Os prazos considerados são em geral irreais, a começar pelo burocrático licenciamento ambiental, também lastreado em dados incompletos. Como o aprofundamento dos estudos de impacto e as providências de remediação só começam após a concessão, a obra física ganha prioridade sobre as compensações socioambientais e dão margem ao sem-número de revisões, ações e liminares judiciais.
Há, além disso, deficiências graves no planejamento da construção de hidrelétricas, e não só no Brasil.
Um estudo da Universidade de Oxford (Reino Unido) publicado neste mês no periódico "Energy Policy" examinou 245 barragens erguidas de 1934 a 2007, ao custo de US$ 353 bilhões (preços de 2010).

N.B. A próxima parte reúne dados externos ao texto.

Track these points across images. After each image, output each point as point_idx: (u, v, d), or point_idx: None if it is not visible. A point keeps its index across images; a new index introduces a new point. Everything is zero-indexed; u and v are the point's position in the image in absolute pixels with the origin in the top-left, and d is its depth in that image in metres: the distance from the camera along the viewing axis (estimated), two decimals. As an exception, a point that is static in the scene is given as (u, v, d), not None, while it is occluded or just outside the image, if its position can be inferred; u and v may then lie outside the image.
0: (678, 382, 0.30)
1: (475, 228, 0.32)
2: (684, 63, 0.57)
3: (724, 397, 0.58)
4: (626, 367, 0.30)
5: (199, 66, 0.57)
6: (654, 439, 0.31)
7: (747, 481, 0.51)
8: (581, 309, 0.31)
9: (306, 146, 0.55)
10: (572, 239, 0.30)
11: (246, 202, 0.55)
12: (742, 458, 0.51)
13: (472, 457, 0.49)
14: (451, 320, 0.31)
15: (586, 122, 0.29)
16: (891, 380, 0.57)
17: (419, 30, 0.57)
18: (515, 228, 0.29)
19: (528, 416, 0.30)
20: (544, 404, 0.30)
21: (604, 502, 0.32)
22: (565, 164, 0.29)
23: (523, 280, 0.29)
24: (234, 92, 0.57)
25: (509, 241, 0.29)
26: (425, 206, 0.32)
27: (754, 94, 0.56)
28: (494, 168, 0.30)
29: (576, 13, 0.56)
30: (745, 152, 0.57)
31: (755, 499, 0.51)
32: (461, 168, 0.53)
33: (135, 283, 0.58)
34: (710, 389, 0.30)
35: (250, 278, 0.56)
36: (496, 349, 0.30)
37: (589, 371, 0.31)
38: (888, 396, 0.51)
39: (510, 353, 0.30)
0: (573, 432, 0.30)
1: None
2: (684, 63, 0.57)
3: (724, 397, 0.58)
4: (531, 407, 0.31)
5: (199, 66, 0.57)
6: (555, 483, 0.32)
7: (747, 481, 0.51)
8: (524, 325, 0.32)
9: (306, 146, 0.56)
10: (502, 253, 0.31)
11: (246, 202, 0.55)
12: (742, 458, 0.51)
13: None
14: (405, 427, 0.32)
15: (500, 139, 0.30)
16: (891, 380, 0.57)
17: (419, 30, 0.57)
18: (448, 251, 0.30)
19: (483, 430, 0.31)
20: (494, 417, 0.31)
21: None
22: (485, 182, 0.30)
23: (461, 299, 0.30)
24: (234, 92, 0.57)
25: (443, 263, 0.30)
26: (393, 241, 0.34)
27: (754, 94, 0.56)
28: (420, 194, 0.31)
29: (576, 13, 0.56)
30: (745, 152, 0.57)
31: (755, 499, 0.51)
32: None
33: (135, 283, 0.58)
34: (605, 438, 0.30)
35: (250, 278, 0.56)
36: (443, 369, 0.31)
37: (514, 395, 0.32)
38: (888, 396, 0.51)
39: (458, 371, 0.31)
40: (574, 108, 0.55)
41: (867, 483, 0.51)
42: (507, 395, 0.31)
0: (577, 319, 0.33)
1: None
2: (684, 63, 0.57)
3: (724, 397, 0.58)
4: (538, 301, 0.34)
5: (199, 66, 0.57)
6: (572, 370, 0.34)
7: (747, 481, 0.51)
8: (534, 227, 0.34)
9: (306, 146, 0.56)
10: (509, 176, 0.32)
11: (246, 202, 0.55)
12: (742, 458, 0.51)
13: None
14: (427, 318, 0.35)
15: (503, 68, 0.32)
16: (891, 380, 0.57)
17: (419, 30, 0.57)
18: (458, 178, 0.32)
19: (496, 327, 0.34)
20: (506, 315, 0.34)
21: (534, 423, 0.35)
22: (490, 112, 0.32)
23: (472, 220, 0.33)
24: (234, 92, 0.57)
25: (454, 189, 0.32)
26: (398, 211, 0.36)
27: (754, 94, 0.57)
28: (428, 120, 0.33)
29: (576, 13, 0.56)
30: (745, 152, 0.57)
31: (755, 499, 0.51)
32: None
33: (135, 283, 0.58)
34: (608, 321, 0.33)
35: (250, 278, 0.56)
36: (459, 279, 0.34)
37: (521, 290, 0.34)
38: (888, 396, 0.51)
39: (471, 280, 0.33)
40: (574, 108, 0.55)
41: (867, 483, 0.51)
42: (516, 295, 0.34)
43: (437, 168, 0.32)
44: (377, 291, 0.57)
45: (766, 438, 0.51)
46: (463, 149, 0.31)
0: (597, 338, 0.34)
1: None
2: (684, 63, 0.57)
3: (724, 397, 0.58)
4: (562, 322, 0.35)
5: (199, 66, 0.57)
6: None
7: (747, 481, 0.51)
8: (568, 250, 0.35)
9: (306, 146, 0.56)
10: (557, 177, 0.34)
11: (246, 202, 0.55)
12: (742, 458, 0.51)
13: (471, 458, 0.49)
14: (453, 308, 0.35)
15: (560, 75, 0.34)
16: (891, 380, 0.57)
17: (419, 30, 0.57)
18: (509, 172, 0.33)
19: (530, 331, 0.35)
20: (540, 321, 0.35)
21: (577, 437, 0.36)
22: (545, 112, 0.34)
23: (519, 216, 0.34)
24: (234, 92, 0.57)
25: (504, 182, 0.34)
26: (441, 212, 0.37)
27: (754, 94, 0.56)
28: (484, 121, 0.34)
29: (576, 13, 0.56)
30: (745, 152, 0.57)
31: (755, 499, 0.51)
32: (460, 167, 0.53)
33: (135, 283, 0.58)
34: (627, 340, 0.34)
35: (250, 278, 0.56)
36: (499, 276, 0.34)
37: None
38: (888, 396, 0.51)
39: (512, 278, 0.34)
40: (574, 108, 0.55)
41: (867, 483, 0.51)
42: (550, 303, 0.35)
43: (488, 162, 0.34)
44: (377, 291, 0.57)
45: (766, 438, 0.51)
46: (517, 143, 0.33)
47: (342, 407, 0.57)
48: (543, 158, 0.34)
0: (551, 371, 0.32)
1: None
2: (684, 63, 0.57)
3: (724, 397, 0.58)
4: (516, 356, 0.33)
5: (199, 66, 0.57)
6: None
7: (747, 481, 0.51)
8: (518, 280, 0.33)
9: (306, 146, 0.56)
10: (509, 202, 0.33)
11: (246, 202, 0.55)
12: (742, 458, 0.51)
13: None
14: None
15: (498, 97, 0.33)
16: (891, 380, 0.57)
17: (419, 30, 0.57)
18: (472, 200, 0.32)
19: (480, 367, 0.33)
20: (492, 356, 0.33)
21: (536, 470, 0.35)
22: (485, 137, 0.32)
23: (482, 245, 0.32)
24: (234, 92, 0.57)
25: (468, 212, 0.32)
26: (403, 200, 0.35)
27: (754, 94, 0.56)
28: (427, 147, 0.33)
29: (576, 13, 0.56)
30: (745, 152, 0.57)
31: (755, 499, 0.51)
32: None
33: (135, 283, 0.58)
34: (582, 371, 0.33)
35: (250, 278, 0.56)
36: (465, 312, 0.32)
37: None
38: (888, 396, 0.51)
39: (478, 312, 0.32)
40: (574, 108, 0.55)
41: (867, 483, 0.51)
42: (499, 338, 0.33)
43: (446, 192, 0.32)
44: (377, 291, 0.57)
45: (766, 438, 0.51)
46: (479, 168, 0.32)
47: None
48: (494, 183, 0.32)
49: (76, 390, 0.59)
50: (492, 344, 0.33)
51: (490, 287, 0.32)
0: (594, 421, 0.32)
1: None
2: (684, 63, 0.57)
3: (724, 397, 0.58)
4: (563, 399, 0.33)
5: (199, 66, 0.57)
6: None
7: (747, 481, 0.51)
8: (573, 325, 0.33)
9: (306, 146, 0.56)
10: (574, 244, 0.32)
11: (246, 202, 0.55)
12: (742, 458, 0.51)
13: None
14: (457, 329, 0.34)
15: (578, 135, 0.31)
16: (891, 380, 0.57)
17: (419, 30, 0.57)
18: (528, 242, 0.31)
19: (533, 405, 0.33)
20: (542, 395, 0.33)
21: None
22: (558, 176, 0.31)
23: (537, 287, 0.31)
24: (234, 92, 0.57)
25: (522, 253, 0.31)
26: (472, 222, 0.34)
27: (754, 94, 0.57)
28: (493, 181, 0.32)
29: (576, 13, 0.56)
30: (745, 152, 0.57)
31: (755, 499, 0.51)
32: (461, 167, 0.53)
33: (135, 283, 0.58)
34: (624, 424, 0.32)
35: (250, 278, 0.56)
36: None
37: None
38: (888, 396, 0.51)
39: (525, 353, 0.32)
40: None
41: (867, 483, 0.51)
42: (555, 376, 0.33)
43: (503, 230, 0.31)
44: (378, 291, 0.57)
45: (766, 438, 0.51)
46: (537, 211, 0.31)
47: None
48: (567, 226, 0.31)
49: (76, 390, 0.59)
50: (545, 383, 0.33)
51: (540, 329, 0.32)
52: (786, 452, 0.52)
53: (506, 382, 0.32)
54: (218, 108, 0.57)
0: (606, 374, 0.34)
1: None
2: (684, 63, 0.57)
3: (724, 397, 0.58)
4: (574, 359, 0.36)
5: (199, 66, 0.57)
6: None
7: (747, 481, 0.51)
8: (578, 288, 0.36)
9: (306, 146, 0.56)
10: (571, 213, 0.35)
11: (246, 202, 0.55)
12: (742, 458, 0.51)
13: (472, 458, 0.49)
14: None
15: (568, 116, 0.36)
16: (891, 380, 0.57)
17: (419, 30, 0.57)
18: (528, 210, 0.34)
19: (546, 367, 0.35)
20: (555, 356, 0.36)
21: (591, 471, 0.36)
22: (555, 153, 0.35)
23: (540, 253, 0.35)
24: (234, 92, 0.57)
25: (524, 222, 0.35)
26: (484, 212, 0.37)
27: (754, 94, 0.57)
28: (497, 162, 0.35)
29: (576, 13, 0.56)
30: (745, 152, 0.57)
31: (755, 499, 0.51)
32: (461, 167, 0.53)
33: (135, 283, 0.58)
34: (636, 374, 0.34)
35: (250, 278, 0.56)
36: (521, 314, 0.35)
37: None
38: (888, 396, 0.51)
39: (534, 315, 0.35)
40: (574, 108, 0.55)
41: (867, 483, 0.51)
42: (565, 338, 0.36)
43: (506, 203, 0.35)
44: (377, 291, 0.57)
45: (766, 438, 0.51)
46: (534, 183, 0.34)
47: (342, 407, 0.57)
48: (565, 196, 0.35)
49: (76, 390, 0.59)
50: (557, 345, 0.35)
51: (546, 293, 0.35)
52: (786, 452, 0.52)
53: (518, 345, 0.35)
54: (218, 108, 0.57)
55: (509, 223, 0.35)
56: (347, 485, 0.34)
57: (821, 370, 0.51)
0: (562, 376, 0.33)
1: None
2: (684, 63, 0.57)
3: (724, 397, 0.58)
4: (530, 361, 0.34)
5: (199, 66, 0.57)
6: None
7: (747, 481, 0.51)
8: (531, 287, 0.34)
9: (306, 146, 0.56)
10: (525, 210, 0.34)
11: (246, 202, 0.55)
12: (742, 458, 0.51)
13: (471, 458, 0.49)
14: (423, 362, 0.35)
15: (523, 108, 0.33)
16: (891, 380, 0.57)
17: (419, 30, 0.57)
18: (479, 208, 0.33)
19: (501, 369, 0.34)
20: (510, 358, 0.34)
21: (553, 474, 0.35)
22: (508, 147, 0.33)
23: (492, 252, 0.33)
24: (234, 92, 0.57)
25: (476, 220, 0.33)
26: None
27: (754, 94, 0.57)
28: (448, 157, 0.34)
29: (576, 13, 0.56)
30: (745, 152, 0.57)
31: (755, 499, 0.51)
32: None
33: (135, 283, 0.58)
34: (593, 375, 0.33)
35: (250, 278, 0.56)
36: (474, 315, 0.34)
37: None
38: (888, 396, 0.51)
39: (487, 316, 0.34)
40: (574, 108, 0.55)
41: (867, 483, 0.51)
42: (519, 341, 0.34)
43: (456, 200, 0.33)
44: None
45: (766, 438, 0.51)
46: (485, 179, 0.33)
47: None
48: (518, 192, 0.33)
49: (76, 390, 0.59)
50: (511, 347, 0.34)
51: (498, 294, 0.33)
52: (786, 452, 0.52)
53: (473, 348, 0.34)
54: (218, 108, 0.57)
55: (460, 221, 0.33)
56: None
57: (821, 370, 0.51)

Constatou que 75% dos projetos enfrentaram aumentos de custos, em média de 96%. O viés de subestimação de prazos e preços não melhorou no período e está presente nos cinco continentes.
A Norte Energia pede à Aneel isenção de responsabilidade pelo atraso, que resultaria de atos do poder público ou de casos fortuitos e de força maior. Ou seja, a concessionária almeja livrar-se do ônus financeiro representado pela energia prevista em contrato que deixará de ser entregue.
"Atrasos têm consequências funestas", ensinou Shakespeare no drama histórico "Henrique 6º". Funestas e dispendiosas, seria o caso de acrescentar. Compete à Aneel e à Norte Energia encontrar maneiras de reduzir ao máximo as perdas, que em última análise recairão sobre o consumidor e o contribuinte brasileiro.